▸ **Directions**:
Give the listing below again exactly, but without any of its pictures.

▸ **Dataset content**:
————————

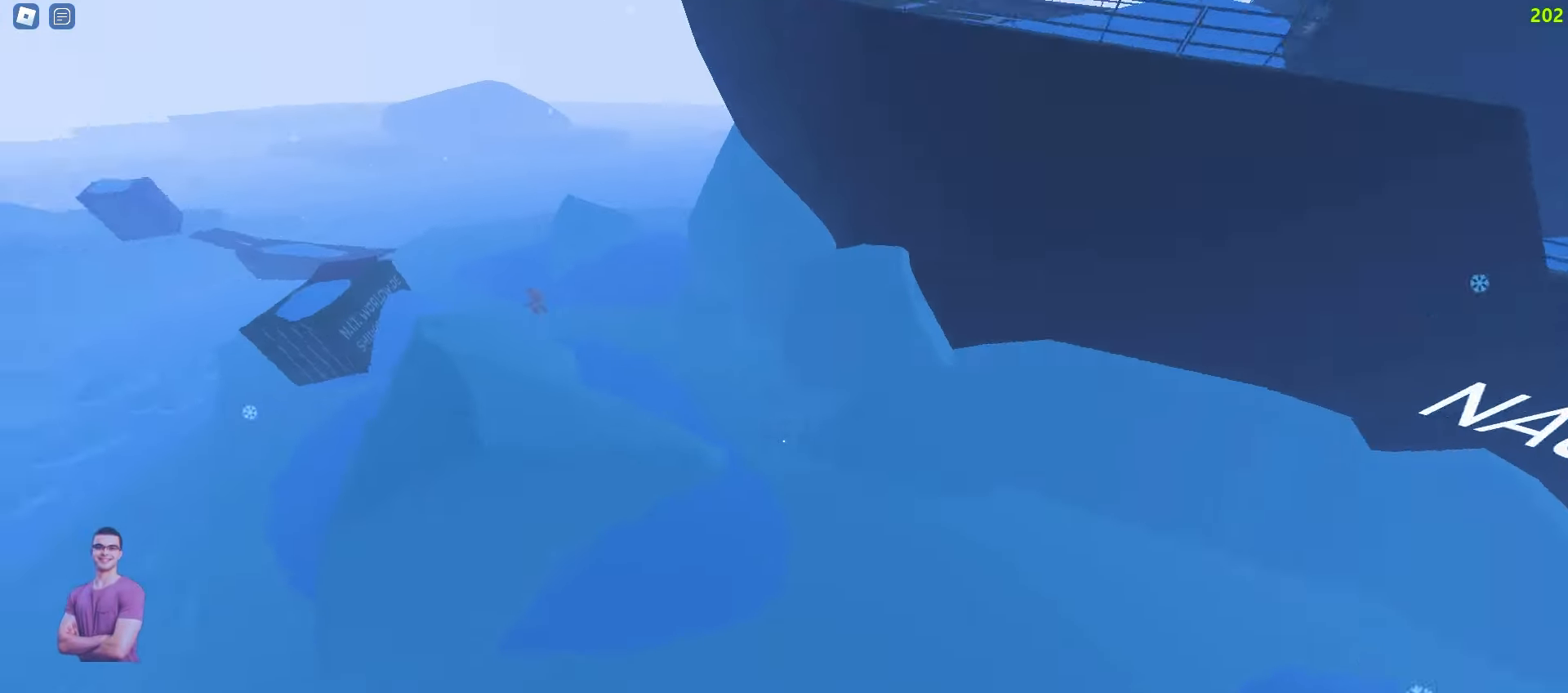
{"keys": ["a", "space", "w"], "mouse": []}
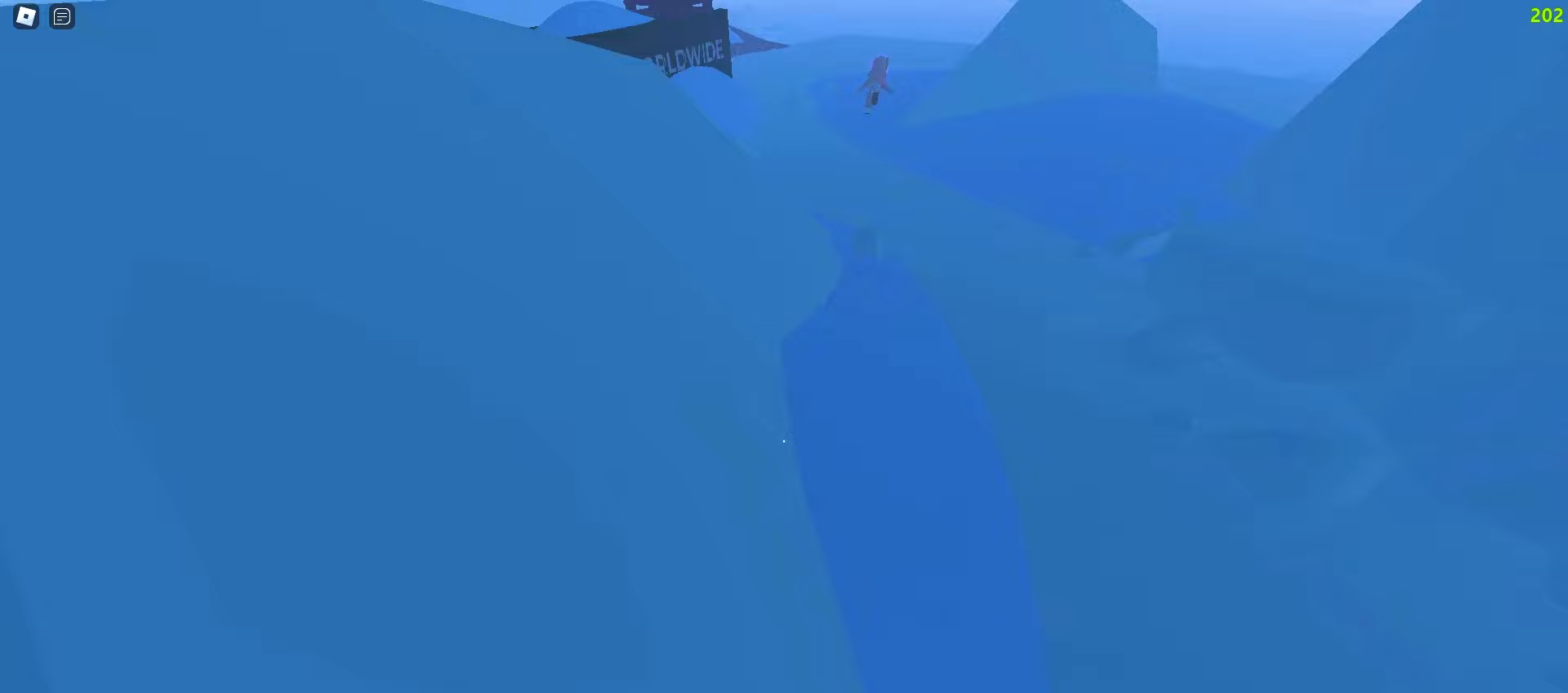
{"keys": ["a", "w"], "mouse": []}
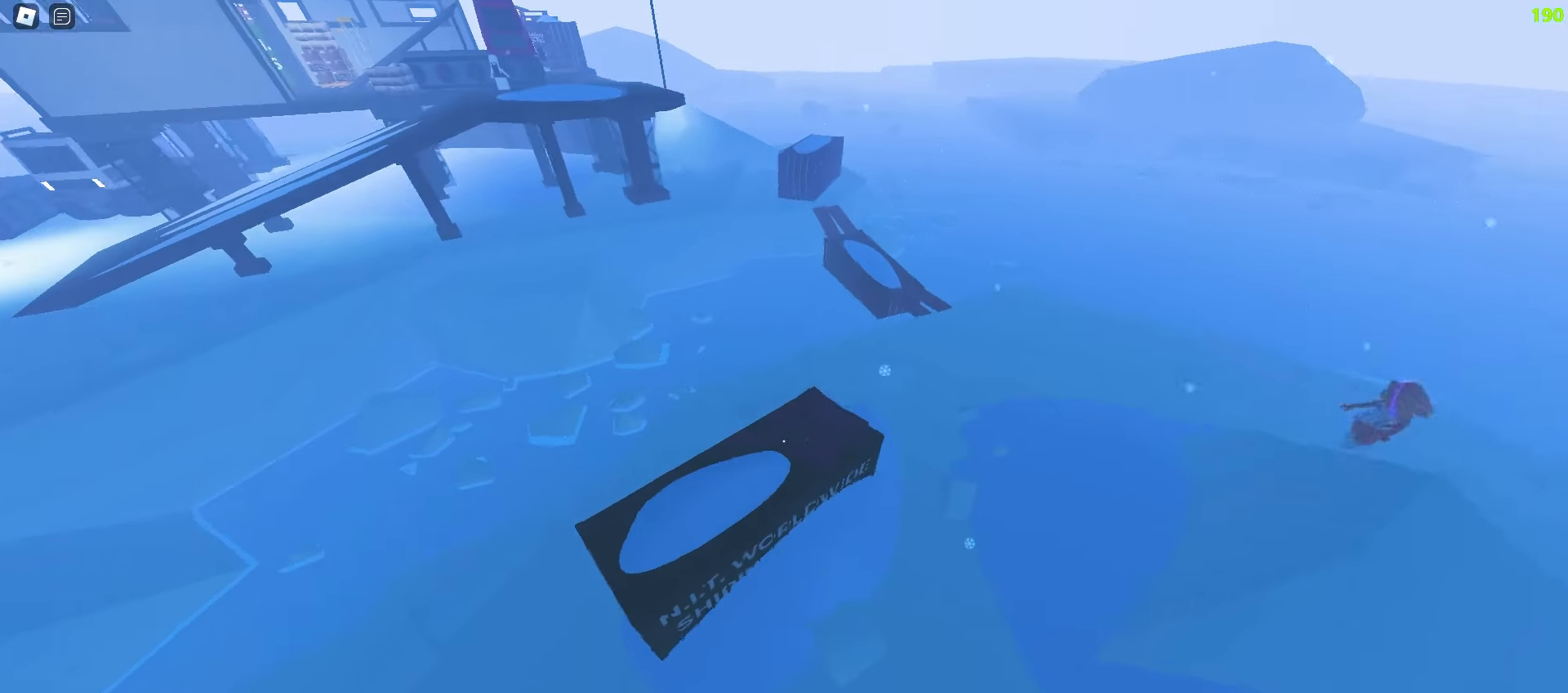
{"keys": ["d", "w"], "mouse": [], "events": [[233, "a", "up"], [233, "d", "down"]]}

————————

▸ **Answer space**:
{"keys": ["a", "space", "w"], "mouse": []}
{"keys": ["a", "w"], "mouse": []}
{"keys": ["d", "w"], "mouse": [], "events": [[233, "a", "up"], [233, "d", "down"]]}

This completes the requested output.